According to a Bloomberg report, Cook says Apple will feel the harshest effects of the chip shortage during this holiday season, or the company's first new fiscal quarter. While Cook predicts an all-time record in overall sales, set to surpass the company's $111 billion original projection, analysts have already pulled down their expectations from $120 billion to about $118.5 billion for now.
Apple sales have still grown year-over-year
Despite this hiccup, Apple has continued to see significant growth year-on-year in every other category, with an annual revenue jump of 33% from 2020, cashing in at $366 billion in Q4 of 2021.
After iPhones, Apple's service business (all the software-based income) grew 26% over the past year, beating expectations as always.
Apple's iPads grew by 21% since last year, earning over one billion above Refinitiv estimates, despite also being hit by the chip shortage.
Apple’s Macs are seeing much slower growth, with only a 1.6% annual revenue increase (not including the MacBook Pros that were announced in October. Apple’s iPads grew
Apple's wearables and accessory sales grew collectively by 11%, not including products announced in October.

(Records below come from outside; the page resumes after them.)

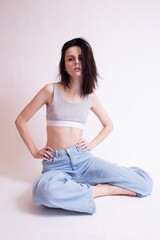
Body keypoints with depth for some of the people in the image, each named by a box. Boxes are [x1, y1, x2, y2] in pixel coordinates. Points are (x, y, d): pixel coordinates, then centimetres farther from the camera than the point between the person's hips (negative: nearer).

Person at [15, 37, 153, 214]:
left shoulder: (90, 97, 7)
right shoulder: (51, 90, -1)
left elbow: (108, 125, 24)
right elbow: (20, 121, 4)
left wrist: (92, 144, 9)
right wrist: (34, 151, -1)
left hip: (83, 160, 2)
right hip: (56, 164, -1)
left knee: (146, 183, -13)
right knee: (46, 191, -41)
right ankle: (98, 190, -16)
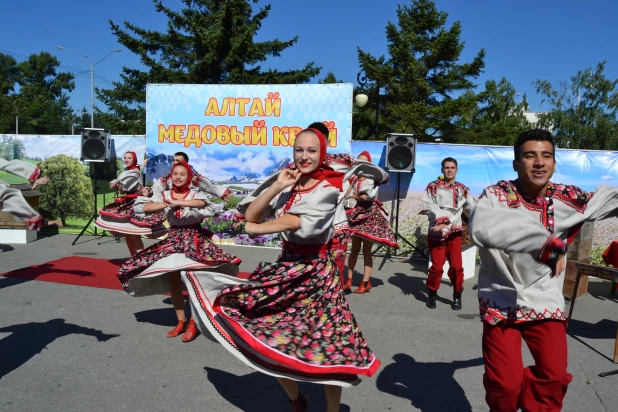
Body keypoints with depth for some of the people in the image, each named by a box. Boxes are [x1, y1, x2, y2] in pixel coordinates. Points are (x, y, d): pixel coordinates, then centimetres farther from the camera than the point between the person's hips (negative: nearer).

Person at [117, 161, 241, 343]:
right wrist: (166, 204, -14)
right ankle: (180, 321, 20)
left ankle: (193, 322, 5)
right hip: (173, 239, 4)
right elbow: (141, 207, -6)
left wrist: (177, 202, -28)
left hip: (194, 238, -4)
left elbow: (202, 203, -27)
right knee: (173, 281, 7)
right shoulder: (164, 195, 5)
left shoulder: (195, 193, -3)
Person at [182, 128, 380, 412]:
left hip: (315, 272, -5)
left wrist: (256, 229, -12)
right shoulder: (286, 185, 5)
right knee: (269, 343, 11)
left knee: (328, 349, -5)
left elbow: (298, 221, -24)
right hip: (285, 266, 6)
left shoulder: (328, 187, -10)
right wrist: (277, 186, -12)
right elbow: (249, 215, -3)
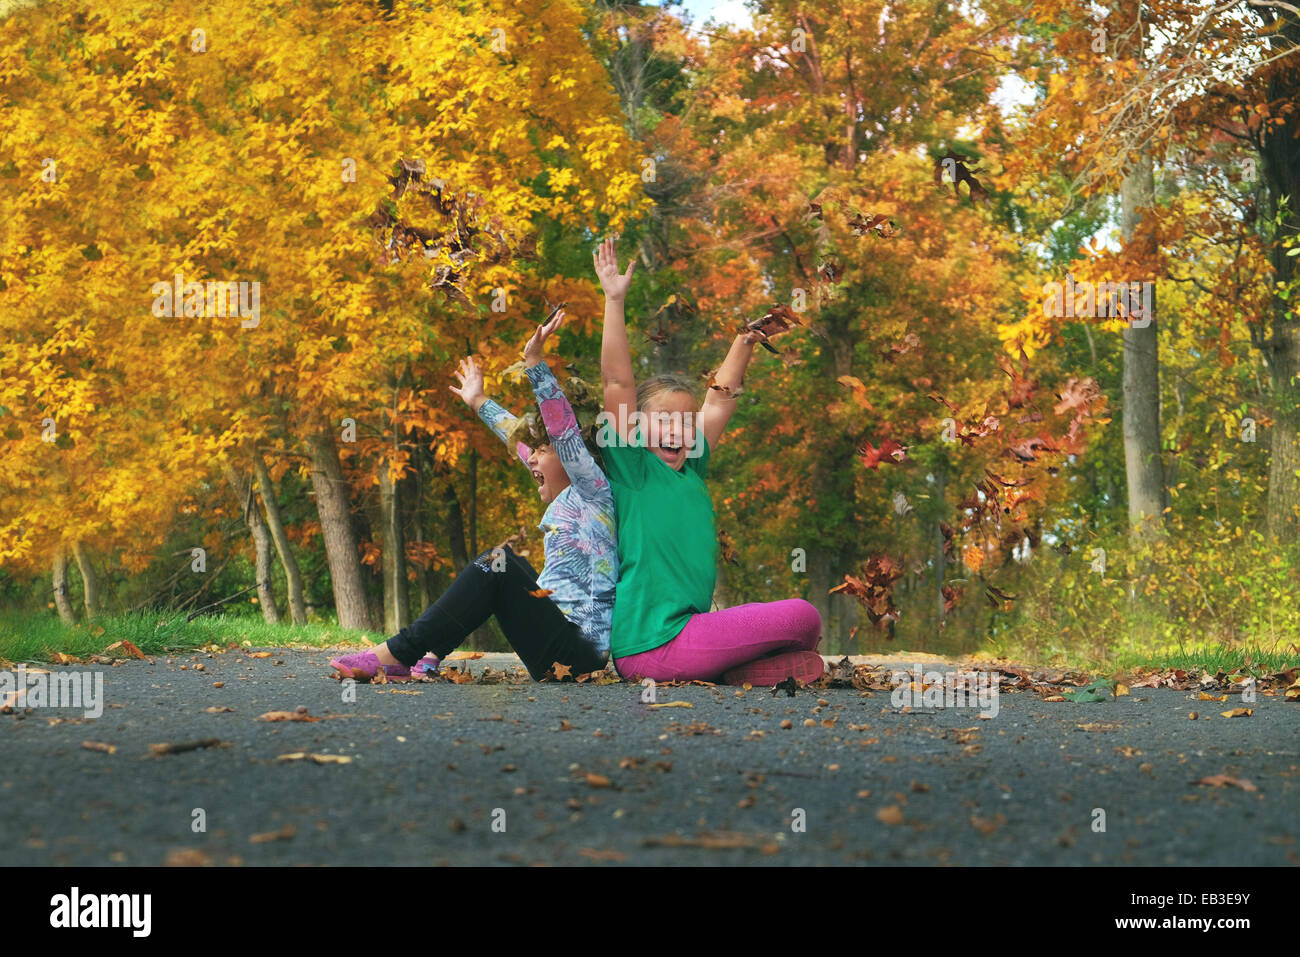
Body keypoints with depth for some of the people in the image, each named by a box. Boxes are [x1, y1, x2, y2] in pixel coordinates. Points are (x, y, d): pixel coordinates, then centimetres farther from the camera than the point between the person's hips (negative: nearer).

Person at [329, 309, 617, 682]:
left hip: (580, 649, -10)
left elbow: (564, 431, -17)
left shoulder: (592, 492, -4)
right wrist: (480, 402, 42)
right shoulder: (564, 502, 19)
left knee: (499, 564, -19)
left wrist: (534, 362, -21)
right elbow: (522, 440, 30)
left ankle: (397, 654, -22)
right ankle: (430, 657, 0)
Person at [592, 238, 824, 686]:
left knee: (808, 664, 9)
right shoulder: (632, 471, -3)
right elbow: (617, 383, -10)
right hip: (650, 645, -8)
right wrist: (614, 301, -15)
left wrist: (746, 340, 30)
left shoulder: (691, 471, 15)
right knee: (802, 616, -11)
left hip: (685, 631, 8)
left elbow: (720, 399, 26)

Here's a table of how Apple measured up against Refinitiv estimates in the 2020-2021 fiscal year:
Tim Cook has said that Apple should continue to see “solid year-over-year revenue growth” in the current December quarter, as despite lowered expectations, it's got one of its strongest product lineups yet this year, promising steady sales growth.
How is the company able to face the chip shortage so unwaveringly, seemingly feeling it far less than its competitors, you may ask? The answer is simple: foresight (and special treatment).

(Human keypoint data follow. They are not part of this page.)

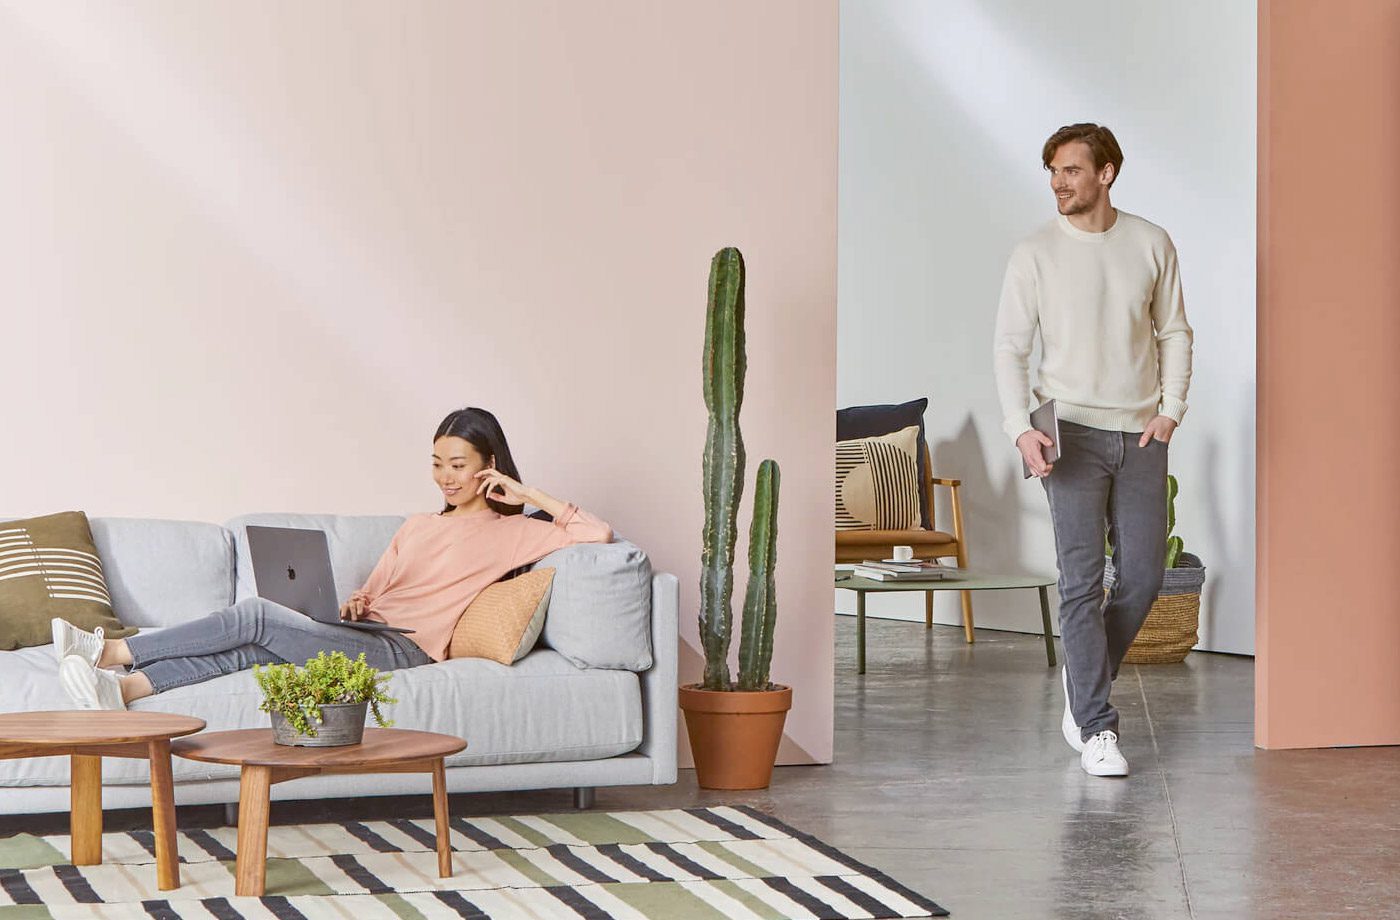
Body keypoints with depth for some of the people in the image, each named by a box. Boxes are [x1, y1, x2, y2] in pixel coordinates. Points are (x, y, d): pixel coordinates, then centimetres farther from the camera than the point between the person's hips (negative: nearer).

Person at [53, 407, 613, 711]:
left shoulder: (509, 533, 8)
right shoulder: (417, 527, 29)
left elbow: (598, 534, -4)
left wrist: (529, 495, -2)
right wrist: (355, 602, 3)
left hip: (403, 651, -6)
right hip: (364, 635, 6)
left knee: (256, 616, -21)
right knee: (251, 651, -25)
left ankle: (111, 651, -20)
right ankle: (123, 687, -40)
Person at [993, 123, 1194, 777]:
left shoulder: (1152, 245, 5)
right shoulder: (1035, 255, -1)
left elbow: (1175, 333, 11)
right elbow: (1010, 348, -1)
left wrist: (1170, 410, -2)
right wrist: (1021, 429, -13)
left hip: (1142, 432, 3)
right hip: (1074, 431, -3)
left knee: (1144, 574, 3)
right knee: (1082, 580, -6)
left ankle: (1083, 679, 27)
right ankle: (1096, 728, -2)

Apple is getting special treatment from foundries, keeping it afloat amidst the chip shortage
Very early on, Apple had the foresight to secure up to eighty percent of this year's 5-nanometer chip production for the years ahead from TSMC, the biggest smartphone chip foundry in the world—leaving its competitors struggling to divvy up production between the remaining foundries' capacity.
This means that although the Cupertino company is also feeling the effects of the shortage, it's hardly reeling from them like some of the other smartphone manufacturers.

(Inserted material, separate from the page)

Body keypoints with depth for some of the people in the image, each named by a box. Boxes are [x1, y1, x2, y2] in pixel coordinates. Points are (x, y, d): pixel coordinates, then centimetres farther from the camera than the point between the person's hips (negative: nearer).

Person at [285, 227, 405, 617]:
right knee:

It's not only that that's keeping Apple afloat, either—TSMC is giving the company special treatment in other ways, too. As of January 2022, TSMC has announced a price hike of twenty percent for its chips, but Apple will be facing only a three-percent chip cost increase. Apple accounts for over 20% of TSMC's revenue, which explains the preferential treatment, as unfair as it may seem for competitors.
The shortage also means a less powerful iPhone 14 SoC
Another, less direct, way in which Apple is being negatively impacted by the chip shortage involves the iPhone 14 SoC plans.
Apple announced last month that its plans to use the 3nm process node in the A16 chip for next year's iPhone, most likely won't come to fruition until the iPhone 15 series in 2023. This is because the 3nm architecture is simply too complex to see expedited production in light of the chip shortage, and will have to wait.
This means that we should prepare to receive a relatively smaller, maybe even marginal, improvement in energy efficiency and performance in the iPhone 14 next year, with the number of planned transistors within Apple's native SoC likely reduced by a few billion by keeping this year's 4-nanometer technology.
If we do see the 3nm process node in the iPhone 15's 2023 A16 chip, it still has a chance of being the first smartphone ever to feature 3nm technology.